In the run-up to the upcoming US presidential election, uncertain times are looming for the global financial markets. Historically, close and controversial election results have led to increased volatility. This uncertainty not only affects the US dollar, but also has an impact on emerging market currencies, particularly the Brazilian real (BRL) and the Mexican peso (MXN).
Weakness in the Real and Peso – Liquidation of Carry Trades
The BRL and MXN were among the strongest currencies in the world in 2023. However, both currencies gave back most of their gains in 2024. This is due to the unwinding of carry trades, in which investors took advantage of high interest income in emerging markets to benefit from relatively high real interest rates.
The BRL in particular has weakened further recently. While the Japanese yen weakened again recently, the MXN and BRL were unable to benefit from this development. Nevertheless, both currencies are not at great risk in the longer term due to the positive trade and current account balances.
Astonishing Stability of the Indian Rupee
The Indian rupee (INR) has shown relative stability against the USD over the last five years.
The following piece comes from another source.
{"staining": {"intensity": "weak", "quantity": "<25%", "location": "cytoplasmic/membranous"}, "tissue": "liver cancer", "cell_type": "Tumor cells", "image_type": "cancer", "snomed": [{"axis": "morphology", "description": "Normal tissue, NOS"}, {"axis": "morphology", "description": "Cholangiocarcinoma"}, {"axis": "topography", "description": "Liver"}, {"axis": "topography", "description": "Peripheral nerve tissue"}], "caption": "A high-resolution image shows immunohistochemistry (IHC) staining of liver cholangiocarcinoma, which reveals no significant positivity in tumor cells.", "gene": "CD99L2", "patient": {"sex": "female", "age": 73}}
This development is remarkable in view of India’s impressive economic growth. However, the country is failing to address its structural trade and current account deficits, which continues to put pressure on the INR. Despite this weakness, the currency appears more stable than one would expect given the existing economic challenges.
Influence of the US Elections on Volatility
Since the turn of the millennium, US presidential elections have repeatedly been characterized by close and sometimes controversial results. These political uncertainties could also increase volatility on the financial markets this year. It seems paradoxical that economies that have stabilized in recent years are under pressure from a currency such as the USD, whose political system appears fragile. However, it explains the efforts of BRIC countries to become less dependent on the dominance and fluctuations of the USD.
These independence efforts should not be interpreted as a rejection of the West, but rather as an attempt to strengthen the country’s own resilience to external shocks. However, a clear development in the US election could lead to an appreciation of currencies such as the BRL and MXN, which have been under pressure in recent months.
Long-term perspective: Declining Influence of Western Election Results
A notable event this summer was the strength of Asian currencies in the context of a significant stock market correction. This could be a harbinger of a “new normal” where Western investment capital flows become less important and capital stock remains more concentrated within Asia. This would be a significant trend that could weaken the role of the USD and other Western currencies in the long term.
Europe has already shown signs of economic stagnation. The US, whose economic model is heavily based on fiscal deficits, could face even greater challenges. Massive trade and current account deficits, which have risen sharply recently, combined with political uncertainties could put pressure on the USD in the long term.
The upcoming elections could therefore not only cause short-term volatility, but also initiate long-term changes in the global economic and financial architecture. Emerging markets, particularly Asian economies, could benefit from this in the form of increased stability and stronger internal capital commitment.